Perhaps then we shall find undoubted marks of Imitation, both in the Sentiment, and Expression of great writers.
To begin with such considerations as are most GENERAL.
I. An identity of the subject-matter of poetry is no sure evidence of Imitation: and least of all, perhaps, in natural description. Yet where the local peculiarities of nature are to be described, there an exact conformity of the matter will evince an imitation.
Descriptive poets have ever been fond of lavishing all the riches of their fancy on the Spring. But the appearances of this prime of the year are so diversified with the climate, that descriptions of it, if taken directly from nature, must needs be very different. The Greek and Latin, and, since them, the Provencial poets, when they insist, as they always do, on the indulgent softness of this season, its genial dews and fostering breezes, speak nothing but what is agreeable to their own experience and feeling.
It ver; et Venus; et Veneris praenuntius antè
Pinnatus graditur Zephyrus vestigia propter:
Flora quibus mater praespergens antè viaï
Cuncta coloribus egregiis et odoribus opplet.
Venus, or the spirit of love, is represented by those poets as brooding o’er this delicious season;
Rura foecundat voluptas: rura Venerem sentiunt.
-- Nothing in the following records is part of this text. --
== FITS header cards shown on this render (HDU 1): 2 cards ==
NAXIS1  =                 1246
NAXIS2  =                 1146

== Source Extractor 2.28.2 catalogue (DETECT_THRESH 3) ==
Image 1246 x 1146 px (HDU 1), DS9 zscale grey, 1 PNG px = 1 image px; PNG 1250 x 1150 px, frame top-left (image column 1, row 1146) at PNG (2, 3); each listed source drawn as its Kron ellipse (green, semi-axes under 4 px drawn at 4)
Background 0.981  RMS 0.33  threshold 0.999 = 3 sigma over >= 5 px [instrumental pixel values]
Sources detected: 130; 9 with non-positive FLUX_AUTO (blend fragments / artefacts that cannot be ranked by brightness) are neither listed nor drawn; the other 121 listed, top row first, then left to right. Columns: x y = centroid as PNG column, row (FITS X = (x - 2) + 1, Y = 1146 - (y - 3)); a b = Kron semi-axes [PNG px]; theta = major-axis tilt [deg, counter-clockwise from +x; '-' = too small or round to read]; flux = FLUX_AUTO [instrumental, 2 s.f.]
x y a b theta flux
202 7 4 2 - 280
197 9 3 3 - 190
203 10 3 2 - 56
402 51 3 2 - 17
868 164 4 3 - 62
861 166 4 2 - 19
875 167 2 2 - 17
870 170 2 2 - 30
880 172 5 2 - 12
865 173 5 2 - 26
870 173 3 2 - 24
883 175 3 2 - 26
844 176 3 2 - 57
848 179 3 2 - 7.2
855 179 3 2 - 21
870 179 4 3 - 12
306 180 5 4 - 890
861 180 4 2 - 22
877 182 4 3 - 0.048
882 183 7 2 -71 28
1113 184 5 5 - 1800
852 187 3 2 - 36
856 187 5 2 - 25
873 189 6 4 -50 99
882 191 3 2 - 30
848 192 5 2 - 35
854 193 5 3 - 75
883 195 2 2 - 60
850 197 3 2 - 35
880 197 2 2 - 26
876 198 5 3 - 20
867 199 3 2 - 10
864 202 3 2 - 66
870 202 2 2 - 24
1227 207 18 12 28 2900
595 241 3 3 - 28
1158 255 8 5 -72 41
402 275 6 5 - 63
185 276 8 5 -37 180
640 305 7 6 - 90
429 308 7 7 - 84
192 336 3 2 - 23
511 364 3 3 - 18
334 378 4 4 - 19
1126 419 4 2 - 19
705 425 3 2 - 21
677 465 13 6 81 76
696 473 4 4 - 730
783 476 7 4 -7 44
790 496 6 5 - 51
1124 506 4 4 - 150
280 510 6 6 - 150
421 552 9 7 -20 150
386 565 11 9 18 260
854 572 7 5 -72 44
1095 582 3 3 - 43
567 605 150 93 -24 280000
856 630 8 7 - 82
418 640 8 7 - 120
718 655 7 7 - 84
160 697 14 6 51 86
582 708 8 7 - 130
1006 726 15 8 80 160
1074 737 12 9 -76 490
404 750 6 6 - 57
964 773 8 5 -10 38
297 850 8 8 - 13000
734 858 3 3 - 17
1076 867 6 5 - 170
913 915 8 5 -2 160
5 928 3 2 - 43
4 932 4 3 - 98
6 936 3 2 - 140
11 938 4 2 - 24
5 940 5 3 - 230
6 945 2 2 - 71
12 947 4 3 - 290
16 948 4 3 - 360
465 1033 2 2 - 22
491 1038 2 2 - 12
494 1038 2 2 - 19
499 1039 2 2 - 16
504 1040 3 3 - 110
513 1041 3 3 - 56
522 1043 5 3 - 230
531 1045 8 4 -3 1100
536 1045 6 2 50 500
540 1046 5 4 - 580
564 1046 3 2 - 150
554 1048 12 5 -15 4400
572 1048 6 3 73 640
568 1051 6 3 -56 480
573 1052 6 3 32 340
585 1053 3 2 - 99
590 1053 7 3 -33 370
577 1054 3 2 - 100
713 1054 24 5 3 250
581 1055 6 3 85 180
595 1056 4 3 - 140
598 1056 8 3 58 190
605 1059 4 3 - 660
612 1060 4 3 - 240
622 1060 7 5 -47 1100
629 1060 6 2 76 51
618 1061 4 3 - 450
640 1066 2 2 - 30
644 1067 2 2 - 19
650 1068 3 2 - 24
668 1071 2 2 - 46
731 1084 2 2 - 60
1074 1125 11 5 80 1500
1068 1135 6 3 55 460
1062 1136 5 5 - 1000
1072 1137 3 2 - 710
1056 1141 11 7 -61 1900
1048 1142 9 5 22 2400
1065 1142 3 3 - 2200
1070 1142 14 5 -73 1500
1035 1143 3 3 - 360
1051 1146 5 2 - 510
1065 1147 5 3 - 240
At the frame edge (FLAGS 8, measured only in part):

Ipsa gemmas purpurantem pingit annum floribus:
Ipsa surgentis papillas de Favonî spiritu
Urguet in toros tepentes; ipsa roris lucidi, &c.
and a great deal more to the same purpose, which every one recollects in the old classic and in the Provencial poets.
But when we hear this language from the more Northern, and particularly our English bards, who perhaps are shivering with the blasts of the North-east, at the very time their imagination would warm itself with these notions, one is certain this cannot be the effect of observation, but of a sportful fancy; enchanted by the native loveliness of these exotic images, and charmed by the secret insensible power of imitation.
And to shew the certainty of this conclusion, Shakespear, we may observe, who had none of this classical or Provencial bias on his mind, always describes, not a Greek, or Italian, or Provencial, but an English Spring; where we meet with many unamiable characters; and, among the rest, instead of Zephyr or Favonius, we have the bleak North-east, that nips the blooming infants of the Spring.